Task objective
Reproduce the listing in full. Omit the pictures.

----

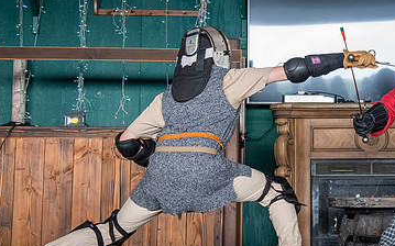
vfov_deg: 12.6
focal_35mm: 104
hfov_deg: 19.8
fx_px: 1119
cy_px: 111
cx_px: 328
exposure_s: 1/320
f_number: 5.6
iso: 8000
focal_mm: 46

----

Result of this exercise
vfov_deg: 12.6
focal_35mm: 104
hfov_deg: 19.8
fx_px: 1119
cy_px: 111
cx_px: 328
exposure_s: 1/320
f_number: 5.6
iso: 8000
focal_mm: 46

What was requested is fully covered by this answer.